Lead in drinking water has been functionally determined not to be a problem by the USEPA since their introduction of the lead and copper rule (LCR) for water testing. However, the methods used to test water have been re-examined and shown to not be entirely effective or accurate. There are a few specific problems with the testing procedure identified by this article. The first is that because testing is often done in plastic bottles, there is a high likelihood that lead and other particulates will simply stick to the side of the bottle and thus not be available in the water for analysis. Another problem is that water is reduced to pH<2 using nitric acid, which may not be strong enough to actually dissolve lead particles enough for analysis. This means that there is a potential that large lead particles, which are not studied in water analysis, could still be getting into drinking water. Additionally, even particles that are observed in traditional testing but don’t dissolve enough to have an effect on results may have health effects because the human GI system is significantly more acidic, thus will dissolve lead at a higher rate than the testing conditions.

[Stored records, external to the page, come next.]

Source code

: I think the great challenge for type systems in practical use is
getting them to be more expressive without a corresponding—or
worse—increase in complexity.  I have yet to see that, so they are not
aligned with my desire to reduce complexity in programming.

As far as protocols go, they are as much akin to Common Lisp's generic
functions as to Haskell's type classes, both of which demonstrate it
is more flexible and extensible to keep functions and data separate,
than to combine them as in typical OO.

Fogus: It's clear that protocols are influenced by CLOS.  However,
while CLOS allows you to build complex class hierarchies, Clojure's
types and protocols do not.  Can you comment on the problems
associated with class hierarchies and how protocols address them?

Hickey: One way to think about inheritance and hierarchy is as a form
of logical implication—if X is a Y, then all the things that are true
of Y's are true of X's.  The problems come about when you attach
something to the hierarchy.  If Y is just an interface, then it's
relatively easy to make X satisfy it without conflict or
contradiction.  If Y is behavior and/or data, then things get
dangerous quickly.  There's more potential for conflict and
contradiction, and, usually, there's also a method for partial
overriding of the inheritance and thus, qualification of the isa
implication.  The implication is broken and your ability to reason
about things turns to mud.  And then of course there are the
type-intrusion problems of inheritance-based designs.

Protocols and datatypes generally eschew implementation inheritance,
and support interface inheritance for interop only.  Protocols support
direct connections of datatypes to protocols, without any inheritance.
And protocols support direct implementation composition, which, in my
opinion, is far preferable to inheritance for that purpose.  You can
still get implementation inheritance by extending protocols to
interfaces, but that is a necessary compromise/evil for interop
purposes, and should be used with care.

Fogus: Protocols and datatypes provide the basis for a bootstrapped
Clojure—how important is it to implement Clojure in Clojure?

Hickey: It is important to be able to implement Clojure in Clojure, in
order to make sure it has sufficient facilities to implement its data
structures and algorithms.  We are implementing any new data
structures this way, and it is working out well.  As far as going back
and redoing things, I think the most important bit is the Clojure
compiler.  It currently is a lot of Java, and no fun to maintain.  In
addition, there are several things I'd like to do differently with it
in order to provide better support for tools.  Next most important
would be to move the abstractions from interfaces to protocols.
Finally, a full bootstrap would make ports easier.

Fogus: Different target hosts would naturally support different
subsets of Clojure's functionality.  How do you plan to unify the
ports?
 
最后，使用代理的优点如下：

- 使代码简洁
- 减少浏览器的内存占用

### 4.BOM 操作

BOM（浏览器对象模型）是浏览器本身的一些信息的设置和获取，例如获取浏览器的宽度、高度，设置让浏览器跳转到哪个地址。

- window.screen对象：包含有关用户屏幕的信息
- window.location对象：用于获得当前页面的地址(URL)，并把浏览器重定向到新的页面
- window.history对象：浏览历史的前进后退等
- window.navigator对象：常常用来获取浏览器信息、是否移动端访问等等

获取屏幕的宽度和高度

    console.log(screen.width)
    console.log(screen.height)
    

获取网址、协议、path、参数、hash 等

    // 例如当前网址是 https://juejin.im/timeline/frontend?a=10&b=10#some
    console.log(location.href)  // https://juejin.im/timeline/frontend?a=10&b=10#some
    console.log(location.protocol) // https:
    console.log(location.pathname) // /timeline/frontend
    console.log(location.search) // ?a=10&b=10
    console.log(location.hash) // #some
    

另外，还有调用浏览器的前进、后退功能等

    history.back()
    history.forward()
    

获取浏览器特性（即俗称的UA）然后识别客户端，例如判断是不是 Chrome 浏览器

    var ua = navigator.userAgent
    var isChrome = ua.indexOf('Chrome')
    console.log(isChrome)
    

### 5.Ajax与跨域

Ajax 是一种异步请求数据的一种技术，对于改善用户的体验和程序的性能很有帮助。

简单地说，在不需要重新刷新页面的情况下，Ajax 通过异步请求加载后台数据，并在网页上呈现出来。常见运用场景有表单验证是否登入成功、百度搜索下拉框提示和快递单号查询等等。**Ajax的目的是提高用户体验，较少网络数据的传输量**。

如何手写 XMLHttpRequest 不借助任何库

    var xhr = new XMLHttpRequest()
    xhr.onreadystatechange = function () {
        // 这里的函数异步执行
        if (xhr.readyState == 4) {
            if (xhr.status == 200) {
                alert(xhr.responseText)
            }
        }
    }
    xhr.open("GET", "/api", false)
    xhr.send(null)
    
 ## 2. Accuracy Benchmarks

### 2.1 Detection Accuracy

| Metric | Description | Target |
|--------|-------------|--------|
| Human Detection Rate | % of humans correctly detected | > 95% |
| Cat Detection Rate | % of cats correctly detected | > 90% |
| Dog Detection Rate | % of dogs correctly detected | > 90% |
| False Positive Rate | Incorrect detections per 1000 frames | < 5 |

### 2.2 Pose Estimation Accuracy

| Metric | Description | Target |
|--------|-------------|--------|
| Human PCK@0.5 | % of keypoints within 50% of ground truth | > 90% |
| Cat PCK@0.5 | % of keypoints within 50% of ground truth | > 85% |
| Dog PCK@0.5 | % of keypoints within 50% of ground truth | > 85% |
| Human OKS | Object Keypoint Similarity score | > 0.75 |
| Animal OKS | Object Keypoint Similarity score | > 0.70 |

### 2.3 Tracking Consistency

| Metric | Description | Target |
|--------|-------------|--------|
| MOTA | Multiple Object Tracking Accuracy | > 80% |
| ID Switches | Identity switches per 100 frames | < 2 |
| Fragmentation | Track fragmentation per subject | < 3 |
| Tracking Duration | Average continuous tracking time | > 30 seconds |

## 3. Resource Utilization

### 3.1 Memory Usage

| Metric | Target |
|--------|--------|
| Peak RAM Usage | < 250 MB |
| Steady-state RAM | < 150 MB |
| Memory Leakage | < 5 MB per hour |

Marc Edwards, Simoni Triantafyllidou and Dana Best , “Elevated Blood Lead in Young Children Due to Lead-Contaminated Drinking Water: Washington, DC, 2001−2004,” Environ. Sci. Technol., 2009, 43 (5), pp 1618–1623 DOI: 10.1021/es802789w

Washington DC has historically had problems with water lead levels (WLL). There have been a number of studies on their infrastructure that examine the effects on lead pipes and solder on blood lead levels (BLL), and while none of them have pointed out specific harms to lead levels in water, there were limitations in each of them. Primarily, no studies have focused on the effects on infants or specific neighborhood studies. However, even in this study of children younger than 30 months, no different levels were observed. While there were neighborhoods in DC that had different WLLs, none were above the EPA requirement.